### Task requirements
Report every line in the listing below that contains the string "azim", with case counting.

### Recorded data

━━━━━━━━

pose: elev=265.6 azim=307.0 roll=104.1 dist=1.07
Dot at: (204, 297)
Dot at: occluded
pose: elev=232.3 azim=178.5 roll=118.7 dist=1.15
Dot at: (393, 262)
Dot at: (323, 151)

━━━━━━━━

### Full output
pose: elev=265.6 azim=307.0 roll=104.1 dist=1.07
pose: elev=232.3 azim=178.5 roll=118.7 dist=1.15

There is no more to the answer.